Republicans cite former President Donald Trump’s claims that President Joe Biden stole the November election as reasons for the broad measures. The judges discredited such claims, made without evidence, in more than 60 lawsuits that failed to overturn the election result.

Democrats say the Republican measures are designed to lessen the impact of black voters, whose large turnout helped propel Biden to victory and gave Democrats two US Senate victories in Georgia in January. Georgia passed major new voting restrictions in March.

The bill in neighboring Florida, also a political battlefield, includes stricter requirements on mailbox personnel and requires voters to request mail-in ballots more frequently.

The bill also provides for an expansion of the “no solicitation” area around polling places and broadens the definition of solicitations to include “the giving, or attempting to give, any item to a voter by certain persons.” Human rights groups warn that this will deter activists from handing out food and water to voters who stand in long lines in an often suffocating state.

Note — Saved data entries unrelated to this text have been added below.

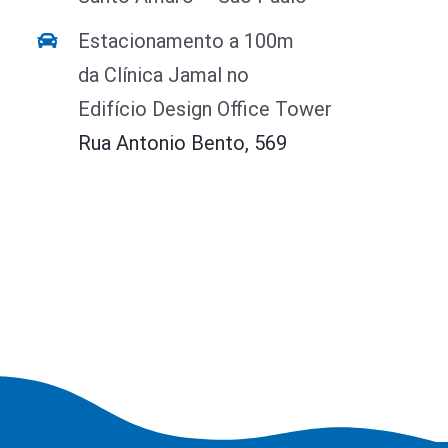
Estacionamento a 100m
da Clínica Jamal no
Edifício Design Office Tower
Rua Antonio Bento, 569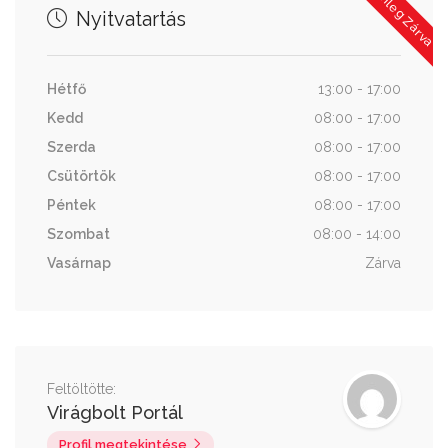
Jelenleg Zárva
Nyitvatartás
Hétfő
13:00 - 17:00
Kedd
08:00 - 17:00
Szerda
08:00 - 17:00
Csütörtök
08:00 - 17:00
Péntek
08:00 - 17:00
Szombat
08:00 - 14:00
Vasárnap
Zárva
Feltöltötte:
Virágbolt Portál
Profil megtekintése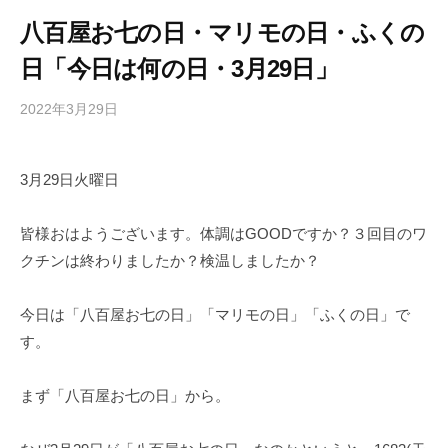
八百屋お七の日・マリモの日・ふくの
日「今日は何の日・3月29日」
2022年3月29日
b
/
y
0
h
件
3月29日火曜日
i
の
g
コ
a
メ
皆様おはようございます。体調はGOODですか？３回目のワ
s
ン
クチンは終わりましたか？検温しましたか？
h
ト
i
今日は「八百屋お七の日」「マリモの日」「ふくの日」で
y
す。
a
m
まず「八百屋お七の日」から。
a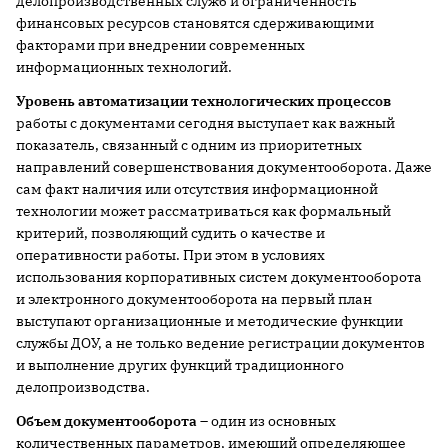
делопроизводственных служб и ограниченность
финансовых ресурсов становятся сдерживающими
факторами при внедрении современных
информационных технологий.
Уровень автоматизации технологических процессов
работы с документами сегодня выступает как важный
показатель, связанный с одним из приоритетных
направлений совершенствования документооборота. Даже
сам факт наличия или отсутствия информационной
технологии может рассматриваться как формальный
критерий, позволяющий судить о качестве и
оперативности работы. При этом в условиях
использования корпоративных систем документооборота
и электронного документооборота на первый план
выступают организационные и методические функции
службы ДОУ, а не только ведение регистрации документов
и выполнение других функций традиционного
делопроизводства.
Объем документооборота
– один из основных
количественных параметров, имеющий определяющее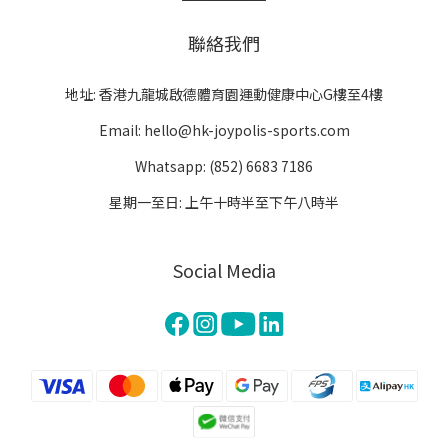
聯絡我們
地址: 香港九龍城啟德體育園運動健康中心G樓至4樓
Email: hello@hk-joypolis-sports.com
Whatsapp: (852) 6683 7186
星期一至日: 上午十時半至下午八時半
Social Media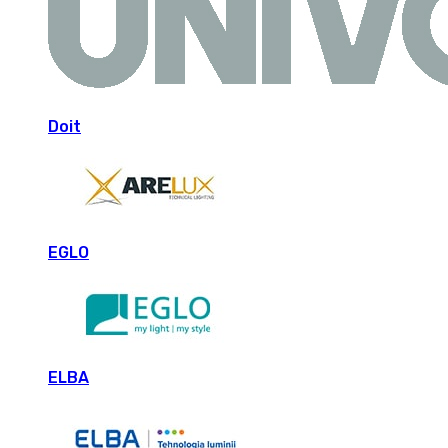
Doit
EGLO
ELBA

Republican Gov. Ron DeSantis is expected to sign the bill.

Marc Elias, a Democratic attorney representing a coalition of civil rights groups suing Georgia over its voting restrictions, tweeted that the Florida business community should have opposed the bill.

“These voter suppression laws are aimed at black, brown and young voters,” Elias tweeted. “Bill is now heading to the governor’s desk. Watch this space for more news once he’s signed.”

A record 158 million people voted in the November elections, thanks in part to new rules that made voting easier during the COVID-19 pandemic. New York University’s Brennan Center for Justice found that 29 states and the District of Columbia passed laws and changed procedures to expand voting access during the health crisis.